Deportation affects families even before they are directly confronted with it. Over 2 million immigrants have been deported from the United States in the past decade, where they hoped to live better lives and escape the violence, poverty, and oppression of their home countries. Many children live with the fear and anxiety that their parents will be the next victims. Of the 9 million children whose parents are undocumented immigrants, roughly half of them are US citizens. Yet, unlike their counterparts with parents of legal status, these children have to live in constant fear of their parents getting arrested, detained, or deported, which causes them psychological anguish. Experiencing the arrest or deportation of their parents can negatively impact their mental health and complicate their preexisting stress, according to the results of a study led by Luis H. Zayas.

Furthermore, the study found that children of immigrant parents are taught to live their lives in silence, with binding rules governing their lives: “be silent about your family, tell no one about us” and “be still, don’t draw attention by anything you do.” In fear of exposing their parents, children forgo educational opportunities and suffer from depression and social isolation, as found by a mental health study by Gonzales, Suárez-Orozco & Dedios-Sanguineti. Even before children and adults are directly confronted by deportation, the mental degradation that results from their fear prevents them from achieving their purpose of immigration, whether to improve their living conditions, learn, or earn money. 

Families that are directly confronted by deportation face severe consequences, having to return to their dangerous country where they are met with extreme mistreatments such as kidnap, torture, rape, and murder.
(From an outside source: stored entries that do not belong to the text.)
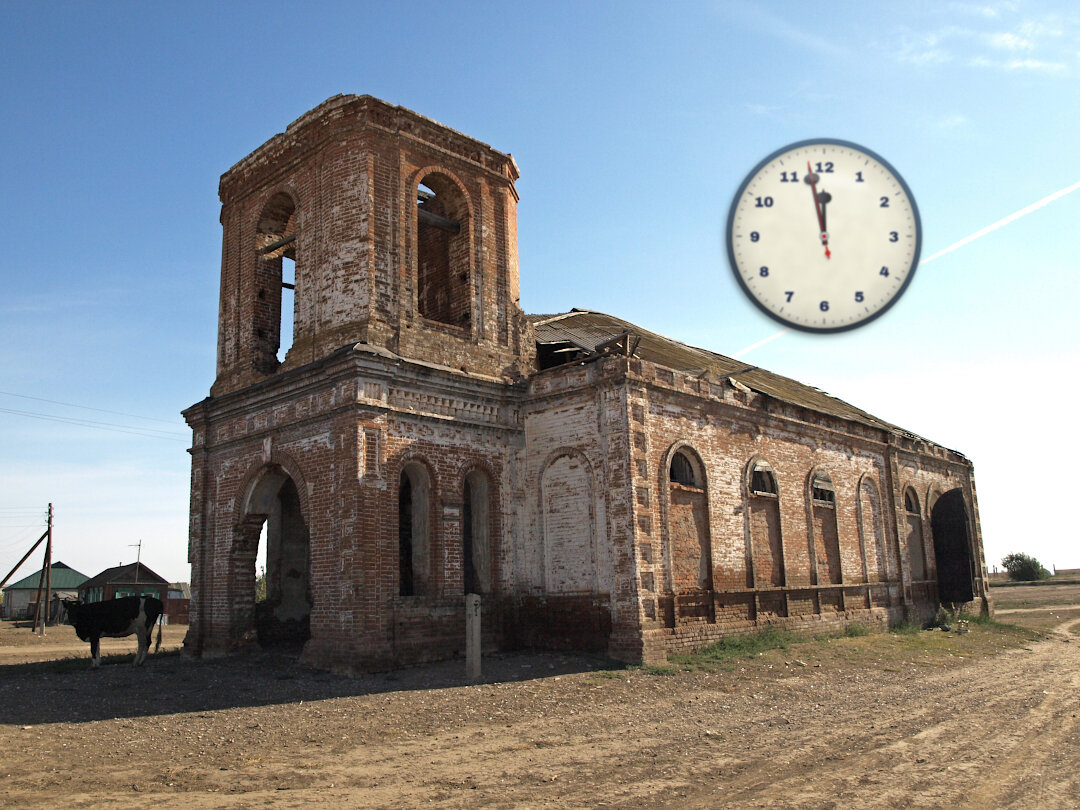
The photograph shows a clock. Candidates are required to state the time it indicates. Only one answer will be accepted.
11:57:58
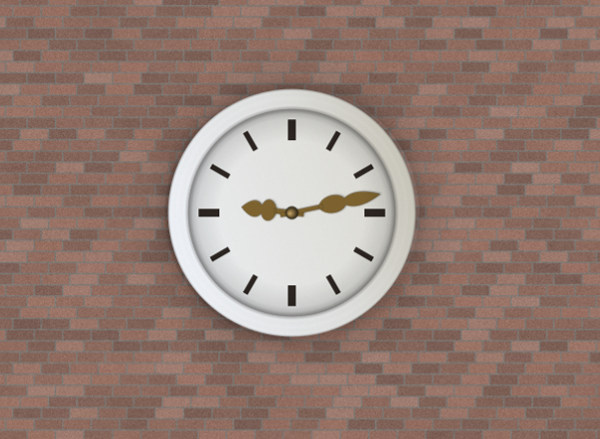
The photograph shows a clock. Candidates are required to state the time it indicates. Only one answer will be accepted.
9:13
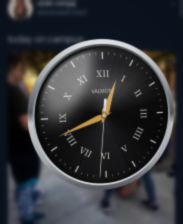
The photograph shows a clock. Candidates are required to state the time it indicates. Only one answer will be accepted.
12:41:31
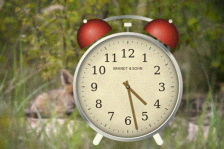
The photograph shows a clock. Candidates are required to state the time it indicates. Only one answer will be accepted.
4:28
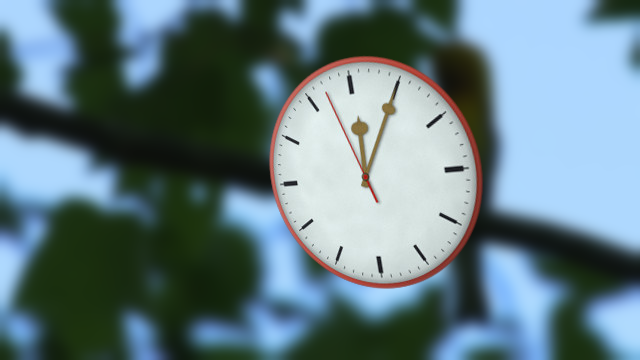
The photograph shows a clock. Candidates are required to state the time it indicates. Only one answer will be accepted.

Deportation invariably splits up family ties: researcher at the University of New York Joanna Dreby found that deported parents find it challenging to support their family. The trauma and stigma of their deportation impede and severs family relationships. For children, the dissolution of their family can have permanent consequences to their mental health and make them feel abandoned, isolated, and depressed. These children can become fearful and mistrustful of public institutions such as schools, health clinics, churches, and social services, preventing them from reaping the full benefits of their citizenship. 

Living under the threat of deportation leads to monumental impacts on the mental health and living conditions of immigrant families, and thus policy changes and program developments are necessary to ensure that families stay together in a stable pathway to citizenship. Starting with policy changes, though the Immigration and Nationality Act authorizes the cancellation of deportations that cause undue hardship to US citizens, it only applies to the citizen’s spouse, parent, or child. Unfortunately, the primary caregivers for many citizens with immigrant parents are their grandparents. For this reason, the act should allow the cancellation of deportations of a citizen’s grandparents. This policy change would allow many citizen children to receive the affection and care they need without their parents. As for program developments, communities should support immigrant families by providing mental healing and support networks to show children and families hope and foster their wellness.
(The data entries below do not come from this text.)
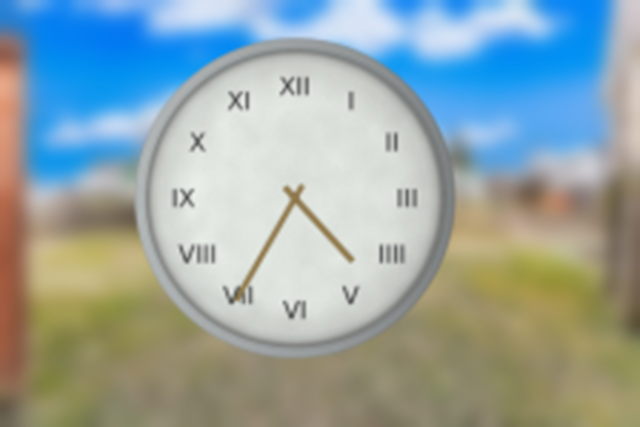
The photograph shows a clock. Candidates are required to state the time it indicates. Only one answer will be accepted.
4:35
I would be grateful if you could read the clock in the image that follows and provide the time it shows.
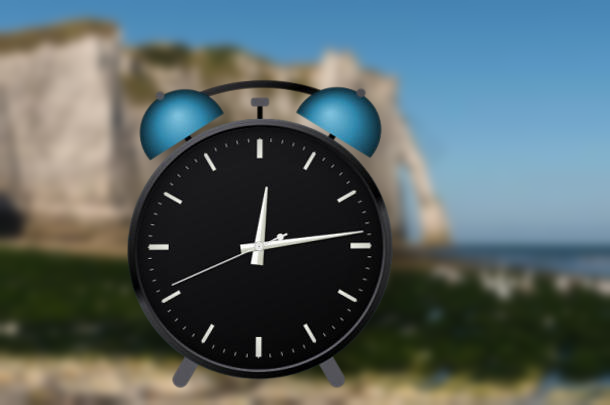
12:13:41
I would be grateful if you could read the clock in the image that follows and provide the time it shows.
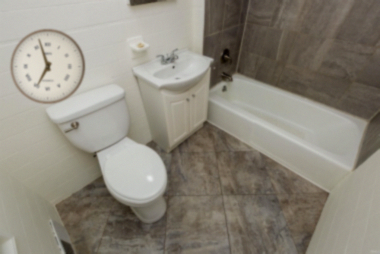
6:57
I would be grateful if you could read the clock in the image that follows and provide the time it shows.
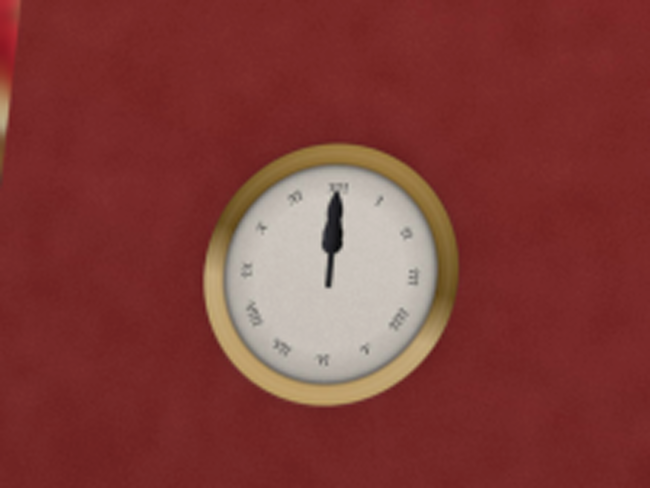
12:00
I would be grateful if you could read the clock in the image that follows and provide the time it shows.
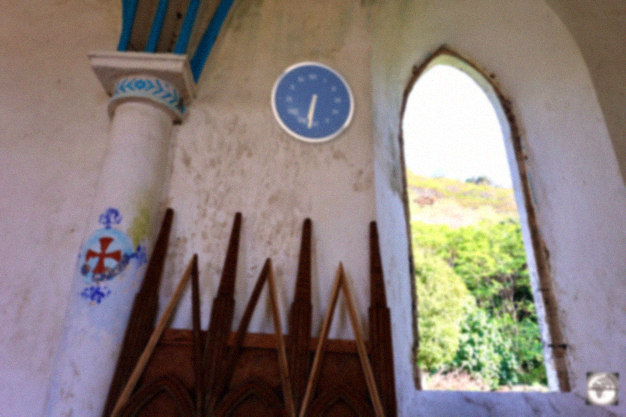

There are many things that we, as teenagers, can do to support immigrants, and by getting informed about their situation, we are already better prepared to respond to misinformation and more inclined to speak up to our community. We can take smaller steps like sharing information or volunteering. We can accept longer strides by calling our representatives to make national policy changes or contributing to bond funds to help immigrants get attorneys. Whatever steps we may take, small or monumental, we must continue to make those steps and walk forward for the current conditions of immigrant families to improve.